| DOCUMENT SECTION |
◆ ◆ ◆ ◆

[gdal-dev] Numerical instability with thin plate spline transform

Even Rouault even.rouault at mines-paris.org
Fri Sep 9 02:11:06 EDT 2011


Le vendredi 09 septembre 2011 03:23:29, Big Bear a écrit :
> The linear solver in the TPS routine is naive for any number of
> reasons.1,2,3,...  At the same time, one is going to suffer
> considerably when the number of control points is in the thousands.
> Slow to evaluate so many coefficients for each point.
> 
> It is not such a task to improve the routine.  Best to work with
> someone who is cognizant per the implementation.  Likely to be
> straightforward.  ( Been there, done that. )
> 
> Important to know how the implementation is integrated into gdalwarp
> before getting too enthusiastic :-/
> 
> Thoughts?
> 
> 1 Looks to be Gauss-Jordan w/o pivoting
> 2 Never invert a matrix unless required
> 3 No scaling of the coordinates

You might try latest GDAL trunk, in particular 
http://trac.osgeo.org/gdal/changeset/22876 .

It offers the option to use libarmadillo to speed-up matrix inversion in 
thinplatespline.cpp (speed-up when TPS are in the thousands), but perhaps as a 
side effect, you'd get also more numerical stability.

◆ ◆ ◆ ◆

| REQUIRED ACTIONS |
A. In the mailing list post, which library does the latest GDAL trunk offer as an option for speeding up matrix inversion in thinplatespline.cpp?
B. Rewrite the paragraph of the mailing list post that begins "The linear solver in the TPS routine" in a shorter form that keeps its main facts.
C. Write out the passage of the mailing list post between "[gdal-dev] Numerical instability" and "in the thousands.", inclusive.

◆ ◆ ◆ ◆

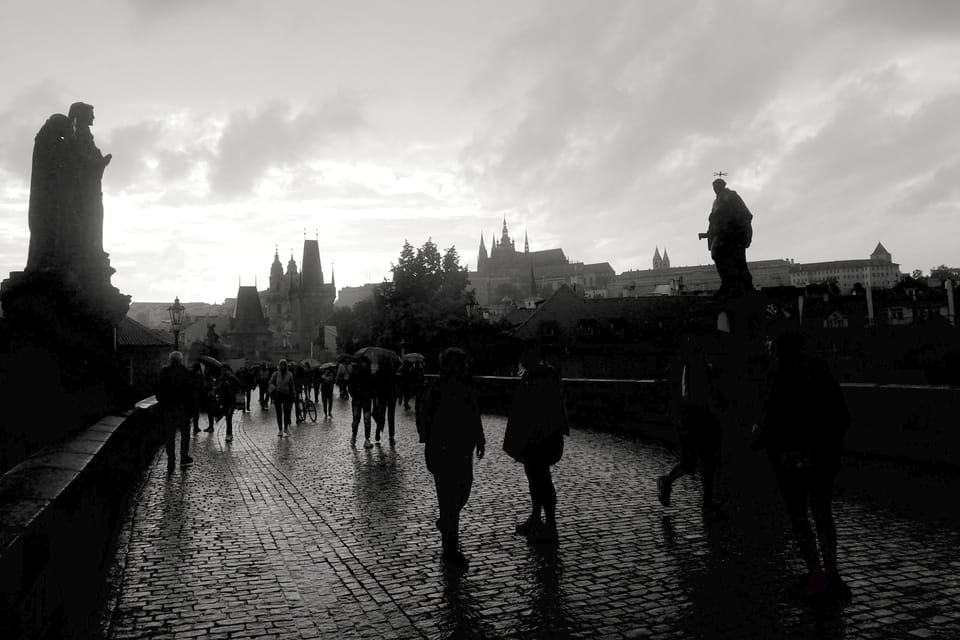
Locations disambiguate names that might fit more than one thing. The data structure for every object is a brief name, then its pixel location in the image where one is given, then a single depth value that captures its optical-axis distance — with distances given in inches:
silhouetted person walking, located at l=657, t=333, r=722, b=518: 299.1
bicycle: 890.9
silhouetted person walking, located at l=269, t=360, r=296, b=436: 713.0
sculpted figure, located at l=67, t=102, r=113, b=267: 397.1
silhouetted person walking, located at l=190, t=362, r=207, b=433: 515.8
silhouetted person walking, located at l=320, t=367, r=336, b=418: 1051.9
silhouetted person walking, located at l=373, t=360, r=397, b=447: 599.5
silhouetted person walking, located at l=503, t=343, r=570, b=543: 268.7
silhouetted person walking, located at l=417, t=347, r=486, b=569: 244.5
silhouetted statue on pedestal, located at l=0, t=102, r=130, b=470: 307.7
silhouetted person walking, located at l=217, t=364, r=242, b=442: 682.2
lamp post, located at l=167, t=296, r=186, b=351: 1107.3
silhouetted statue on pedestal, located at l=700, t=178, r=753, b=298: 534.0
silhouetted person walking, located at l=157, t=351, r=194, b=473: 467.8
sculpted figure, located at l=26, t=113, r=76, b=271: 374.3
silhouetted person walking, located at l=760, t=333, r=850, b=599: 195.2
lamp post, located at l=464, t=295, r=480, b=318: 1481.3
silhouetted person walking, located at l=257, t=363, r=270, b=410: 1238.7
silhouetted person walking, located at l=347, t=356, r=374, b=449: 605.7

◆ ◆ ◆ ◆

| TASK RESPONSES |
A. libarmadillo

B. The TPS routine's linear solver is naive for several reasons. With thousands of control points it also performs poorly, because evaluating so many coefficients for each point is slow.

C.
[gdal-dev] Numerical instability with thin plate spline transform

Even Rouault even.rouault at mines-paris.org
Fri Sep 9 02:11:06 EDT 2011


Le vendredi 09 septembre 2011 03:23:29, Big Bear a écrit :
> The linear solver in the TPS routine is naive for any number of
> reasons.1,2,3,...  At the same time, one is going to suffer
> considerably when the number of control points is in the thousands.